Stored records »

++++

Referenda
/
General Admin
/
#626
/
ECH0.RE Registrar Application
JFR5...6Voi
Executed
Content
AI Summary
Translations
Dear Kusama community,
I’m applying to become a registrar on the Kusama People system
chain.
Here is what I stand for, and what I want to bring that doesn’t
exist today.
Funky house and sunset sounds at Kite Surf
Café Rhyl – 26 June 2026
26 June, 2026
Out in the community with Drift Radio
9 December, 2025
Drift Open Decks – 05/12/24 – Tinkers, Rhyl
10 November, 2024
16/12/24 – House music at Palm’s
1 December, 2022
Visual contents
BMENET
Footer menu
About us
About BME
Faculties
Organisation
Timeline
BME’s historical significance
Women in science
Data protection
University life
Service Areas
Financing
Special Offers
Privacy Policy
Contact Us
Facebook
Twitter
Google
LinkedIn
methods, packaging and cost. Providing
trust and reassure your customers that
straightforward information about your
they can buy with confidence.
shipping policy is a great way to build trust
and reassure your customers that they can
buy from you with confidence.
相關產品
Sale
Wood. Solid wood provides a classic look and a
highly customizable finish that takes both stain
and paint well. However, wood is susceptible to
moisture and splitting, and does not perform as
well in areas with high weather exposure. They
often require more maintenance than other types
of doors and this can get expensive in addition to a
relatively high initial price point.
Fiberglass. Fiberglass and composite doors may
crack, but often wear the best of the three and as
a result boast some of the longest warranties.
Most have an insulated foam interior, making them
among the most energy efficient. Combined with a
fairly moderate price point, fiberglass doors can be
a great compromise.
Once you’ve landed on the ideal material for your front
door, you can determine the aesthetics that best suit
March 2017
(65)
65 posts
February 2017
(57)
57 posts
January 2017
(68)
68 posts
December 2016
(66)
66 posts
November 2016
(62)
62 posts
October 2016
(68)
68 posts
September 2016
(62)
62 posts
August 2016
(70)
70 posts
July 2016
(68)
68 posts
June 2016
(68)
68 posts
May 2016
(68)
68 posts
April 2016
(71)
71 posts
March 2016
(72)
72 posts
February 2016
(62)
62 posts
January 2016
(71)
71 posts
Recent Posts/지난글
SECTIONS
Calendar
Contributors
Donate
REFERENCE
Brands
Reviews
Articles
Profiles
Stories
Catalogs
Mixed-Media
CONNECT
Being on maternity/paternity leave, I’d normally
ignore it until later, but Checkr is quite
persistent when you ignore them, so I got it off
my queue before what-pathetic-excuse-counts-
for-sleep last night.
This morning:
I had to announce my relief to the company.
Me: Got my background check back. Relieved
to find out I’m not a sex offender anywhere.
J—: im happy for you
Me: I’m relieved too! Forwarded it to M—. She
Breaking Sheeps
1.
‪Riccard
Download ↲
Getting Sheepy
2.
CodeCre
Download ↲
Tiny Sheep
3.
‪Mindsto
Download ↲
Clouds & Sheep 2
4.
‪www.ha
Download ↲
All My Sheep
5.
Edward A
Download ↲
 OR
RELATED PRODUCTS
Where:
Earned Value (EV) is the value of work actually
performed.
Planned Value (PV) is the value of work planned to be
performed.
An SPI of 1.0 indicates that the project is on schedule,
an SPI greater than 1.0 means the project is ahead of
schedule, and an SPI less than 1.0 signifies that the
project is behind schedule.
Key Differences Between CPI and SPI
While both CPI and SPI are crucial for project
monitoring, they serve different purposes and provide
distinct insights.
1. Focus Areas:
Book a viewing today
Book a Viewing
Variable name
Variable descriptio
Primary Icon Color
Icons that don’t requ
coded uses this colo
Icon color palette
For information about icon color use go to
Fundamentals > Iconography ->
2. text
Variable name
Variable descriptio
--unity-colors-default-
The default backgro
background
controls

++++

TO-DO ITEM » Find the lines that mention "Drift" in the entries and show them.

ANSWER TO THE EXERCISE »
Out in the community with Drift Radio
Drift Open Decks – 05/12/24 – Tinkers, Rhyl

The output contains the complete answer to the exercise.